_Written request:_ Copy the lines below word for word, starting at the line containing "scientific name: Cyperus polystachyos" and ending at the line containing "genus: Trichosanthes", both included.
##### Record extracts #####
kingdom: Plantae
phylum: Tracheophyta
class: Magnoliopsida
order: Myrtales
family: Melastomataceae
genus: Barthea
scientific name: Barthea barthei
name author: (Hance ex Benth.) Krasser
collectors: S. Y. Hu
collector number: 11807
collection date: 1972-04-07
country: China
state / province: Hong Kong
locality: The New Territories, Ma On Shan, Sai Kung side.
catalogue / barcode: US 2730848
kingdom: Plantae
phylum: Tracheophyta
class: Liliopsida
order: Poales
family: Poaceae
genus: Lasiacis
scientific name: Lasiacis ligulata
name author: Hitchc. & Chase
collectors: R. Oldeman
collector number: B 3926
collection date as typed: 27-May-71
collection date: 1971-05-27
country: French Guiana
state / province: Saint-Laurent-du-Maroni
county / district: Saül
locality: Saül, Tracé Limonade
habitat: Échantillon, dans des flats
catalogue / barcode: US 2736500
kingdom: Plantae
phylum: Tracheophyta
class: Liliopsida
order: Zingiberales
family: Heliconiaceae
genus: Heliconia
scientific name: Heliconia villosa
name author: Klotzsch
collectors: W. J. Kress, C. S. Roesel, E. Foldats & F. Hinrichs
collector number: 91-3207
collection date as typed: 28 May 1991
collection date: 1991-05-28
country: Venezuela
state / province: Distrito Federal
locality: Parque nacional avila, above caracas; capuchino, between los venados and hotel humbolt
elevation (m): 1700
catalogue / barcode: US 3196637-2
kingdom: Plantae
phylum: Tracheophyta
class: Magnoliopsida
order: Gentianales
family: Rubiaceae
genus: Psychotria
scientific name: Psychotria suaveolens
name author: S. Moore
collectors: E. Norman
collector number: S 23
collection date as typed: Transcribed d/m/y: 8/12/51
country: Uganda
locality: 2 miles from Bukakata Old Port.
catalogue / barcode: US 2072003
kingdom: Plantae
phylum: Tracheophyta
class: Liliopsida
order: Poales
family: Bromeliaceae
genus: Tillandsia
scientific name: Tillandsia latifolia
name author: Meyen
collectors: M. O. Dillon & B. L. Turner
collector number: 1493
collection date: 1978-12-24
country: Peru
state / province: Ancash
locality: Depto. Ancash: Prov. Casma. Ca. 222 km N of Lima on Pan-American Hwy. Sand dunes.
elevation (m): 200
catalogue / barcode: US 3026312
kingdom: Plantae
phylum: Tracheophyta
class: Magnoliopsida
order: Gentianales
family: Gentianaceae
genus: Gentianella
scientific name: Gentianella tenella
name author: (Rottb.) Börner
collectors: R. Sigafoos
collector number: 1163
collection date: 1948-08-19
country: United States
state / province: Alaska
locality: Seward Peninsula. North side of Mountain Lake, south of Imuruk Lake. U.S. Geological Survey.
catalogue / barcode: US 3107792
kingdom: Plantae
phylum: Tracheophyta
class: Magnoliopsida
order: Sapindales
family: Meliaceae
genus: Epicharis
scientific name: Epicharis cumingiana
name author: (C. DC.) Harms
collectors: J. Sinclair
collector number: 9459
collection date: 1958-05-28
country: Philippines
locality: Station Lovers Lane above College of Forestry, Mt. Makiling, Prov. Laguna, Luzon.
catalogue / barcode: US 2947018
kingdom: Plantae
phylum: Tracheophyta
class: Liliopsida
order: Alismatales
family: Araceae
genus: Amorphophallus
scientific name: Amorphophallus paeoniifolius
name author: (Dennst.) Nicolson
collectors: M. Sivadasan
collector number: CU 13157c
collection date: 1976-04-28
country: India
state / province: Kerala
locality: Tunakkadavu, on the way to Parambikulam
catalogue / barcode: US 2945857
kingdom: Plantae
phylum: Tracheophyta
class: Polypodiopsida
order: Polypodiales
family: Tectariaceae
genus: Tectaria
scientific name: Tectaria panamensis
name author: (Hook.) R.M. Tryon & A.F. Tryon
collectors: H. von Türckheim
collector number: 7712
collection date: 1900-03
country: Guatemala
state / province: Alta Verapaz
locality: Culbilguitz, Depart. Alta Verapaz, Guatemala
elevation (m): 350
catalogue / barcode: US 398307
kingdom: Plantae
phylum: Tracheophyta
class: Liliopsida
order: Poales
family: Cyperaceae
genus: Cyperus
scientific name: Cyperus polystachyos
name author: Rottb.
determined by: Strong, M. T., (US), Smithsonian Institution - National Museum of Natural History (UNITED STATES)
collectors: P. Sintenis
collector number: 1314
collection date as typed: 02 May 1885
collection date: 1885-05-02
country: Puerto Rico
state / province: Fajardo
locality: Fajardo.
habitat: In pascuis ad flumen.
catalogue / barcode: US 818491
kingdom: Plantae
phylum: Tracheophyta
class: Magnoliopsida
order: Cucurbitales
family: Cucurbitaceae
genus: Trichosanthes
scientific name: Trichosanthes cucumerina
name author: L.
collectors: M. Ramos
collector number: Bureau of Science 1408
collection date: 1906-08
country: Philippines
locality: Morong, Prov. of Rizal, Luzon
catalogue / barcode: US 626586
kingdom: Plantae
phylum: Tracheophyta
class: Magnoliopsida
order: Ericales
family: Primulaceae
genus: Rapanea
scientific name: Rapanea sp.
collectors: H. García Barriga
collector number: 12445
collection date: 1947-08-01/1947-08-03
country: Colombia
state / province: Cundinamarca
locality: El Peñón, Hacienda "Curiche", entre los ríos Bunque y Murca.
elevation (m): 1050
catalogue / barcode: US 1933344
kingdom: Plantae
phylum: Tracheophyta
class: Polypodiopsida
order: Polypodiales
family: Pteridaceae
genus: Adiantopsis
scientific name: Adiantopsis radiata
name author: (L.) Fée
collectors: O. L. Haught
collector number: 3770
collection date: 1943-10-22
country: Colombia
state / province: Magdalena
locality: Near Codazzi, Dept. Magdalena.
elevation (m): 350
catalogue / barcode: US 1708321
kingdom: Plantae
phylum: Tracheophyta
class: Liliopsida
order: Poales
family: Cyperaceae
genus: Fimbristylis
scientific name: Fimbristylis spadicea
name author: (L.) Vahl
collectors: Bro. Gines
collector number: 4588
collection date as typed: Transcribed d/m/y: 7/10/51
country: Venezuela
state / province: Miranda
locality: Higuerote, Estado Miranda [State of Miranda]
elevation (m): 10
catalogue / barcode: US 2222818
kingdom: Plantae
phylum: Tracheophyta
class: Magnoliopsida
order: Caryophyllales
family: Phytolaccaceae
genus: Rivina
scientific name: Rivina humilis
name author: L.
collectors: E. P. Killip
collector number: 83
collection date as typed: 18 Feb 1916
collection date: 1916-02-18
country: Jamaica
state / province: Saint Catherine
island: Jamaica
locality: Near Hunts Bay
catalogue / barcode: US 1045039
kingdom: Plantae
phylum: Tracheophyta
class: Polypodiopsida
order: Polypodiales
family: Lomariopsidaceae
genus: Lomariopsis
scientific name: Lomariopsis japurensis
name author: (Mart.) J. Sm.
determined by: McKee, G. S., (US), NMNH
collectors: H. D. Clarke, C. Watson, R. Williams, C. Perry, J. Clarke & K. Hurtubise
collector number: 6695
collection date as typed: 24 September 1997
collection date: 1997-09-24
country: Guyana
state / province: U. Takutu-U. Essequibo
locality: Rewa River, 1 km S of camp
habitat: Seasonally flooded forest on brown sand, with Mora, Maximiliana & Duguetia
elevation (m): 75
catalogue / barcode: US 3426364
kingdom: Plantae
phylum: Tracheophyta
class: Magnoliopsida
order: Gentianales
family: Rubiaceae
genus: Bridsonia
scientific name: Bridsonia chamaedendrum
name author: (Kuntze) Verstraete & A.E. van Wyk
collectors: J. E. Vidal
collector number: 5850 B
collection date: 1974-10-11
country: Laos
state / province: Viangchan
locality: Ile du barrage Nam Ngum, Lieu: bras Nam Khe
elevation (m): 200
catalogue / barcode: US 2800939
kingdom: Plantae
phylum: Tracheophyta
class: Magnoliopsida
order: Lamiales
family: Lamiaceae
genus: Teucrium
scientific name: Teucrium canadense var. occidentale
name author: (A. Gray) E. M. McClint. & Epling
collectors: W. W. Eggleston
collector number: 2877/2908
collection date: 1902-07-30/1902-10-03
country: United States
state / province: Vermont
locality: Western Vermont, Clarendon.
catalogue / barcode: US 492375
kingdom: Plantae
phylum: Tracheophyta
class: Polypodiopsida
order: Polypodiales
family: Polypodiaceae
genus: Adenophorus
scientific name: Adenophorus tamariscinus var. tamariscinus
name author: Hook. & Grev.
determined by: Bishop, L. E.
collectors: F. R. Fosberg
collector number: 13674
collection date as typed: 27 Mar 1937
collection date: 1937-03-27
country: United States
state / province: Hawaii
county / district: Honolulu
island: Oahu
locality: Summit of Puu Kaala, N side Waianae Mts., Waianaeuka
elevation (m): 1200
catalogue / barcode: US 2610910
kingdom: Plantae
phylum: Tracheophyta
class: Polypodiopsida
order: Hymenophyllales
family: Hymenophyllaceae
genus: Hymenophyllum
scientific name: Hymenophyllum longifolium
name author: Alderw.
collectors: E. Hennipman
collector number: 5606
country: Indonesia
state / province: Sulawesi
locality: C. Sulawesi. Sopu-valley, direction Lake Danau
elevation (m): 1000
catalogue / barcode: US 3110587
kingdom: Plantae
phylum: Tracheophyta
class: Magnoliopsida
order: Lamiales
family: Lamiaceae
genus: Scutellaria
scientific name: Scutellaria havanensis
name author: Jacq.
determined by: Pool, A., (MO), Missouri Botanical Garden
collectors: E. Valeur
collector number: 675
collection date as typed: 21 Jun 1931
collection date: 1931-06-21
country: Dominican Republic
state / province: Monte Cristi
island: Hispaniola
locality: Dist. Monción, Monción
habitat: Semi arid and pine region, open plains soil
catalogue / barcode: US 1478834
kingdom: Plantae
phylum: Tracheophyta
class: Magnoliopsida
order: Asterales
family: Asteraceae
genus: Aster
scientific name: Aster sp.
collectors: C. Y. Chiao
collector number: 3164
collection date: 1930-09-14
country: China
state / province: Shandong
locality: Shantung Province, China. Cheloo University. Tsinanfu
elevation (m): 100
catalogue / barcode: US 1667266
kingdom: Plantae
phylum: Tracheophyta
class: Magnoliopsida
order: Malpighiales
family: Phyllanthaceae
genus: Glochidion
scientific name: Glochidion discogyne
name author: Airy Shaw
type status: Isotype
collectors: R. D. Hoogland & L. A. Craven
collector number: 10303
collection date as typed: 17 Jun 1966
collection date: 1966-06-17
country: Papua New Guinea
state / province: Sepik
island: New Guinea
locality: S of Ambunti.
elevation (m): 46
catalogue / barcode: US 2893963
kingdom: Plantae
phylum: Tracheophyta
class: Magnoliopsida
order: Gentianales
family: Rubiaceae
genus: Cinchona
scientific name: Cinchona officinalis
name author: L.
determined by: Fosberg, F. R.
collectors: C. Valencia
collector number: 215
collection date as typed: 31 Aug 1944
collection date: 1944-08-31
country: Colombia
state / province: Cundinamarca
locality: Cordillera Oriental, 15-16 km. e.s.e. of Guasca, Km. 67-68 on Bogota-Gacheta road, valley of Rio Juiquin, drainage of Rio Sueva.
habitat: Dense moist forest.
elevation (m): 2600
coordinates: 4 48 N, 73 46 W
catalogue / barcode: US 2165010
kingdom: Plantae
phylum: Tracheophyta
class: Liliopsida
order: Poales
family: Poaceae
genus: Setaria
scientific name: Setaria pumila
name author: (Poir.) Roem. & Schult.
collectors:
#####
_Reply to the task:_
scientific name: Cyperus polystachyos
name author: Rottb.
determined by: Strong, M. T., (US), Smithsonian Institution - National Museum of Natural History (UNITED STATES)
collectors: P. Sintenis
collector number: 1314
collection date as typed: 02 May 1885
collection date: 1885-05-02
country: Puerto Rico
state / province: Fajardo
locality: Fajardo.
habitat: In pascuis ad flumen.
catalogue / barcode: US 818491
kingdom: Plantae
phylum: Tracheophyta
class: Magnoliopsida
order: Cucurbitales
family: Cucurbitaceae
genus: Trichosanthes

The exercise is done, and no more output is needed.